Pick out every line below that contains the string "punkte" and copy each one in full. Case counts.

### EXERCISE MATERIAL
************

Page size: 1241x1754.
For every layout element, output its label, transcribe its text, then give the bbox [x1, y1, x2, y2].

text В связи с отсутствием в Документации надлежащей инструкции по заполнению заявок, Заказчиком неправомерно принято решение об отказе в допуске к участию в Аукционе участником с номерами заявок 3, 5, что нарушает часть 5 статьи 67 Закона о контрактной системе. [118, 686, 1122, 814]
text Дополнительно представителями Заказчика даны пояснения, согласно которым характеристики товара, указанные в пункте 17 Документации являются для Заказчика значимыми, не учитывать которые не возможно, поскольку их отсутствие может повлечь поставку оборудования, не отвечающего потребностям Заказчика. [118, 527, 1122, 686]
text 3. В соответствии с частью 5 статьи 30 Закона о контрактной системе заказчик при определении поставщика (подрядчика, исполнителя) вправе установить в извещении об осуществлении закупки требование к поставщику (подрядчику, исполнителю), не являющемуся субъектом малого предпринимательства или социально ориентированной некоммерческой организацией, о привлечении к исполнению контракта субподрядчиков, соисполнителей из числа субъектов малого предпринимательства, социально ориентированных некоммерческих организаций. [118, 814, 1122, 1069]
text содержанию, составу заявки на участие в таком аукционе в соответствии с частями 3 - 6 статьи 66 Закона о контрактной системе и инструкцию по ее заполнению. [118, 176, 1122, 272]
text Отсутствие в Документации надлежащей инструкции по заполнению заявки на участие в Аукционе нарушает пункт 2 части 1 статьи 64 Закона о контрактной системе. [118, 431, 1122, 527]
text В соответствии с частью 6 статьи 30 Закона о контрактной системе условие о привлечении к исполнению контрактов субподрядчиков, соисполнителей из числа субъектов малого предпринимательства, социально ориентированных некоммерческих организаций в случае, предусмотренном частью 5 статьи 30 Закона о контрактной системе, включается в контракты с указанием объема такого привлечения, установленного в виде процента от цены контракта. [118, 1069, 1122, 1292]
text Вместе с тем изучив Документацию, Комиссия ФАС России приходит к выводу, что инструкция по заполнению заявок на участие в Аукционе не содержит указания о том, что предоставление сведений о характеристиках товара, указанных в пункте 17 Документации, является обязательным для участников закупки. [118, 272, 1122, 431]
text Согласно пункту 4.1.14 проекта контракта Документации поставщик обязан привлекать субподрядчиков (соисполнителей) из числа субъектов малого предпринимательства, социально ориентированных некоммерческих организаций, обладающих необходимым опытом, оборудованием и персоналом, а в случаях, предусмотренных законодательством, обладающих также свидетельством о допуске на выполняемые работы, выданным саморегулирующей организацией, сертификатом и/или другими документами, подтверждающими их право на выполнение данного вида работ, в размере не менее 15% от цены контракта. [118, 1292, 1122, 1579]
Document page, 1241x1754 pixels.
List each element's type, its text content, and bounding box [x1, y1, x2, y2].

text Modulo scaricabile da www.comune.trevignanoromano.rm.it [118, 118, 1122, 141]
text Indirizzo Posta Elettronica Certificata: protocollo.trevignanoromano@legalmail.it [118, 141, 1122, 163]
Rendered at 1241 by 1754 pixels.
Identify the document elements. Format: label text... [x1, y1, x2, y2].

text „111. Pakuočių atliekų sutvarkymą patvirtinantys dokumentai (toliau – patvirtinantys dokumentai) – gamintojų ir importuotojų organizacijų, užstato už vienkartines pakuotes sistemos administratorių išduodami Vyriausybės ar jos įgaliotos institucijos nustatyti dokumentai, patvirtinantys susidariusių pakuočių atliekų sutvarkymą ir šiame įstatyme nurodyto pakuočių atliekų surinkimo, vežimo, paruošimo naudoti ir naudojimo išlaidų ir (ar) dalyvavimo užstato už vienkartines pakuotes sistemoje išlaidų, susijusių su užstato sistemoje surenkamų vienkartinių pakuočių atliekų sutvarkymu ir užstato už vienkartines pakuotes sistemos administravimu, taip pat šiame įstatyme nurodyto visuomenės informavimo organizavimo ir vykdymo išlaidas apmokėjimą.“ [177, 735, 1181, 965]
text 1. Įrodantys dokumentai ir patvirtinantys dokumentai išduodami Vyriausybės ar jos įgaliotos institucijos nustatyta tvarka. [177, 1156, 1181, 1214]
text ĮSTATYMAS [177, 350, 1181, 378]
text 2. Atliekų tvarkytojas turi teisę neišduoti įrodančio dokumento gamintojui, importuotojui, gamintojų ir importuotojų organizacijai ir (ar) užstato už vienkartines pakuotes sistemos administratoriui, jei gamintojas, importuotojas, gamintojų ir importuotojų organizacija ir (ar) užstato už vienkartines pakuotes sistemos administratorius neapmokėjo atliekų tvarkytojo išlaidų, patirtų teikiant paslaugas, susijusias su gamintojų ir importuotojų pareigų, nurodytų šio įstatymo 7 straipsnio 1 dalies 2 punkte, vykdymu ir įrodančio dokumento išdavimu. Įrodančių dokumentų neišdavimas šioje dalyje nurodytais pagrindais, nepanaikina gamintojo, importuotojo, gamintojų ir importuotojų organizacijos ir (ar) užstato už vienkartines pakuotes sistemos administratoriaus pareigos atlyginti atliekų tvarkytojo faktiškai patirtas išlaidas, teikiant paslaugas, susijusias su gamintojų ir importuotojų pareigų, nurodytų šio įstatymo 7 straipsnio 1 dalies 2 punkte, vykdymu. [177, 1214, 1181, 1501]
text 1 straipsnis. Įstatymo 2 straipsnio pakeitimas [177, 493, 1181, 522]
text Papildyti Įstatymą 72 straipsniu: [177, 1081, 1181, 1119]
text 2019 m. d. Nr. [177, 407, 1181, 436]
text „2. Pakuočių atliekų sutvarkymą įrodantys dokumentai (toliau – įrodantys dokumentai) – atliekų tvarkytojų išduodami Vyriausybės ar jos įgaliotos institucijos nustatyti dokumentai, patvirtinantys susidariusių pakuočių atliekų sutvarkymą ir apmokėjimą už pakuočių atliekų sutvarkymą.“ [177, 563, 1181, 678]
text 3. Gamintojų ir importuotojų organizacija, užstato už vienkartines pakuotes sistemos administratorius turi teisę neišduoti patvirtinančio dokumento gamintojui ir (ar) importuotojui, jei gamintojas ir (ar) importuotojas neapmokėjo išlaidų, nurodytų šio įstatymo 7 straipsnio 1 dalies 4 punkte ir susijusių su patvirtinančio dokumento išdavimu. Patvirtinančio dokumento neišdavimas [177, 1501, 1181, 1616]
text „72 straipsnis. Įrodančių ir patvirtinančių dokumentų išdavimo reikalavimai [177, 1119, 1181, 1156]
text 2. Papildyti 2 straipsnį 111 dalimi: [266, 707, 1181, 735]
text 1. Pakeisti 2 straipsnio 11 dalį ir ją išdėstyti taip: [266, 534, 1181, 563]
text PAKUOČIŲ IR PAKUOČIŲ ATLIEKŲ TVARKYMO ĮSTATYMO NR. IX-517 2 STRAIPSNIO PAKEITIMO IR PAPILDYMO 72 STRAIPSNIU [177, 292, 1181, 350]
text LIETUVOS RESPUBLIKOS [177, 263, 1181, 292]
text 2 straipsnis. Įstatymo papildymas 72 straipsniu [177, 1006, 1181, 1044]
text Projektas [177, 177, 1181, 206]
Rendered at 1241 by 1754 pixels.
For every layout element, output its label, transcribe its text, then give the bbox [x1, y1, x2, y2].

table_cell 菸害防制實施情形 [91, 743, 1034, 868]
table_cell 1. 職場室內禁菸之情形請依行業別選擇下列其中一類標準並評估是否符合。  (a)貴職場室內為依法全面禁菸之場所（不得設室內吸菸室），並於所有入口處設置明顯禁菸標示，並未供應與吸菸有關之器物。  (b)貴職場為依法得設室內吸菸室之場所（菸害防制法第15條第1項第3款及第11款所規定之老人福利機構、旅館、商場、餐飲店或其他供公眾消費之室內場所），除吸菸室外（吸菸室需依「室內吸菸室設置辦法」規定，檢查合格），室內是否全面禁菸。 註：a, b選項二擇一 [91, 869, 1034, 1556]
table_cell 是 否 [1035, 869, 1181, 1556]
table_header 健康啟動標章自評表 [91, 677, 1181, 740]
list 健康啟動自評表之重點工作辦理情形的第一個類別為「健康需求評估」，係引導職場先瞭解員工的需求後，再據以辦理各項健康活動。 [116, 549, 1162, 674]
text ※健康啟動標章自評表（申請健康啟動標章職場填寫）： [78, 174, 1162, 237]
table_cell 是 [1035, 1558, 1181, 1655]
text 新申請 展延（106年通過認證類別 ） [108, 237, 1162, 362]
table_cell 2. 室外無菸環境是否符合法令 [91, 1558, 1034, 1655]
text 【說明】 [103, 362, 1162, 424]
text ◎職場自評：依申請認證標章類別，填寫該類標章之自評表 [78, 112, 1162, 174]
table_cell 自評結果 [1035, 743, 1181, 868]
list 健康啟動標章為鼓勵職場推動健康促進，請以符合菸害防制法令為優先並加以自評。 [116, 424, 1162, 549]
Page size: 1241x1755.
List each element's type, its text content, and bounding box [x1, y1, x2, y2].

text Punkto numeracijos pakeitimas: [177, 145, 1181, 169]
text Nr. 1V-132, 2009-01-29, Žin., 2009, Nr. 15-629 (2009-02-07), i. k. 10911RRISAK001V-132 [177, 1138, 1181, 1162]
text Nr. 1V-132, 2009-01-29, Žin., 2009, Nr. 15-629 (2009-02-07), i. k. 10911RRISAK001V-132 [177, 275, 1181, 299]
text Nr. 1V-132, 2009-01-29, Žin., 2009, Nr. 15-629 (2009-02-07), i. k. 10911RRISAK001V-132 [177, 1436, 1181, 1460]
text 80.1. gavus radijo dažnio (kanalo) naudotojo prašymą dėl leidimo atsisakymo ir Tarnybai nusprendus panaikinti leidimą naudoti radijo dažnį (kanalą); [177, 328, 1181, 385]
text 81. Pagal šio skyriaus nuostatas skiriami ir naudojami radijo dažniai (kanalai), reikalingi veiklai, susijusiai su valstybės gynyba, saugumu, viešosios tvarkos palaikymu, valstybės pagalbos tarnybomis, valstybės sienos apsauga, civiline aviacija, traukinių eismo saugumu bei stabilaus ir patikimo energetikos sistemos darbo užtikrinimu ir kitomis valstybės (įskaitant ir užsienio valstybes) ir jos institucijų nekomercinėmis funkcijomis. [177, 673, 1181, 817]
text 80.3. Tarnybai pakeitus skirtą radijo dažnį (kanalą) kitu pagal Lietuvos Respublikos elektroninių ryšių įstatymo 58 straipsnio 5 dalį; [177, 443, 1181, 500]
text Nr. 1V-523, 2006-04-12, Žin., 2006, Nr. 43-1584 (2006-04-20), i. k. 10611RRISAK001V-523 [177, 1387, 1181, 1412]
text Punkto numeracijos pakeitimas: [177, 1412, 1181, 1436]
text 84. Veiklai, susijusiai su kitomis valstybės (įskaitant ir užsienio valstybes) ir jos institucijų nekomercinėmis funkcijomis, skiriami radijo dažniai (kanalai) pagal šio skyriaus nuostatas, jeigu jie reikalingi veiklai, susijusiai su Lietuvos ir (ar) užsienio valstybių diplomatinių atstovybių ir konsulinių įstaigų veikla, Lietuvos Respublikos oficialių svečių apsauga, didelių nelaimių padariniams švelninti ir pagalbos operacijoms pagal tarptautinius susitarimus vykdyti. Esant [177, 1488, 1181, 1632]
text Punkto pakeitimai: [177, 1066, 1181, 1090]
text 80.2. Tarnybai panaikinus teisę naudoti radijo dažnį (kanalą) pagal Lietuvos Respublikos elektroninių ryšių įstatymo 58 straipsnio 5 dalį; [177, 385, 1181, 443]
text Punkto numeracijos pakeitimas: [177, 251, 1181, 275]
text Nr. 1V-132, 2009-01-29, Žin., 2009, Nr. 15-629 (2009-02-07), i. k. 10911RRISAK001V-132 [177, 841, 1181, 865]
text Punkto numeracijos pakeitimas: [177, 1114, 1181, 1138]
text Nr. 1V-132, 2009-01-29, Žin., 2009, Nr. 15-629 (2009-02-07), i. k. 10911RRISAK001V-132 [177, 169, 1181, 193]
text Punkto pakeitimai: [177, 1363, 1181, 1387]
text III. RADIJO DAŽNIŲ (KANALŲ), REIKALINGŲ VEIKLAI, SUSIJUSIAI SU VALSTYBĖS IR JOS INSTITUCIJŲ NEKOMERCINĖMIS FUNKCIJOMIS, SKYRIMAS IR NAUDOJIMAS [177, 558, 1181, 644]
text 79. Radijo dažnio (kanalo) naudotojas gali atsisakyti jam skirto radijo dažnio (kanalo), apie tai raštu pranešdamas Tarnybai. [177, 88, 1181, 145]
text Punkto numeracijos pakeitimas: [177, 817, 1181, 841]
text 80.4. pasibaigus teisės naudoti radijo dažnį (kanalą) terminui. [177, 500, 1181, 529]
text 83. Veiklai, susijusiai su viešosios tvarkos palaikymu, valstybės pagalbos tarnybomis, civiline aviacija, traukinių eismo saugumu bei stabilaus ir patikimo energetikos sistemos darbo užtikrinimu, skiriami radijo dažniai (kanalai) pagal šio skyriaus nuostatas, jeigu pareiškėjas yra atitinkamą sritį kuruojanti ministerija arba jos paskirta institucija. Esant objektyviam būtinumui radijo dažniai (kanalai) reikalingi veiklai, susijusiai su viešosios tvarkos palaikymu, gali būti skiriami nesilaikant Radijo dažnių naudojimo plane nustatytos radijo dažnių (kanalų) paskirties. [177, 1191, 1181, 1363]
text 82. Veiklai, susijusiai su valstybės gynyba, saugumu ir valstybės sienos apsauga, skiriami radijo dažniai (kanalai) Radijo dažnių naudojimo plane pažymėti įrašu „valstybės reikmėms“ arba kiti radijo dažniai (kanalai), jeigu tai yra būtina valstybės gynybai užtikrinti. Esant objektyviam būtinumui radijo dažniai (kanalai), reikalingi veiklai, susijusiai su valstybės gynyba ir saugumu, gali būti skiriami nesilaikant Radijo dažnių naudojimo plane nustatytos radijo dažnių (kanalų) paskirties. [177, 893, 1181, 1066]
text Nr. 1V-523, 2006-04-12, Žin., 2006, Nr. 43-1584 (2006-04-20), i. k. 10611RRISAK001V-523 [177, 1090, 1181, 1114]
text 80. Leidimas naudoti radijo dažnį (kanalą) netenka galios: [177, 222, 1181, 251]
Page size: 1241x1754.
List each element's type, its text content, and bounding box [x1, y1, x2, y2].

************

### THE RESULT
text 2. Atliekų tvarkytojas turi teisę neišduoti įrodančio dokumento gamintojui, importuotojui, gamintojų ir importuotojų organizacijai ir (ar) užstato už vienkartines pakuotes sistemos administratoriui, jei gamintojas, importuotojas, gamintojų ir importuotojų organizacija ir (ar) užstato už vienkartines pakuotes sistemos administratorius neapmokėjo atliekų tvarkytojo išlaidų, patirtų teikiant paslaugas, susijusias su gamintojų ir importuotojų pareigų, nurodytų šio įstatymo 7 straipsnio 1 dalies 2 punkte, vykdymu ir įrodančio dokumento išdavimu. Įrodančių dokumentų neišdavimas šioje dalyje nurodytais pagrindais, nepanaikina gamintojo, importuotojo, gamintojų ir importuotojų organizacijos ir (ar) užstato už vienkartines pakuotes sistemos administratoriaus pareigos atlyginti atliekų tvarkytojo faktiškai patirtas išlaidas, teikiant paslaugas, susijusias su gamintojų ir importuotojų pareigų, nurodytų šio įstatymo 7 straipsnio 1 dalies 2 punkte, vykdymu. [177, 1214, 1181, 1501]
text 3. Gamintojų ir importuotojų organizacija, užstato už vienkartines pakuotes sistemos administratorius turi teisę neišduoti patvirtinančio dokumento gamintojui ir (ar) importuotojui, jei gamintojas ir (ar) importuotojas neapmokėjo išlaidų, nurodytų šio įstatymo 7 straipsnio 1 dalies 4 punkte ir susijusių su patvirtinančio dokumento išdavimu. Patvirtinančio dokumento neišdavimas [177, 1501, 1181, 1616]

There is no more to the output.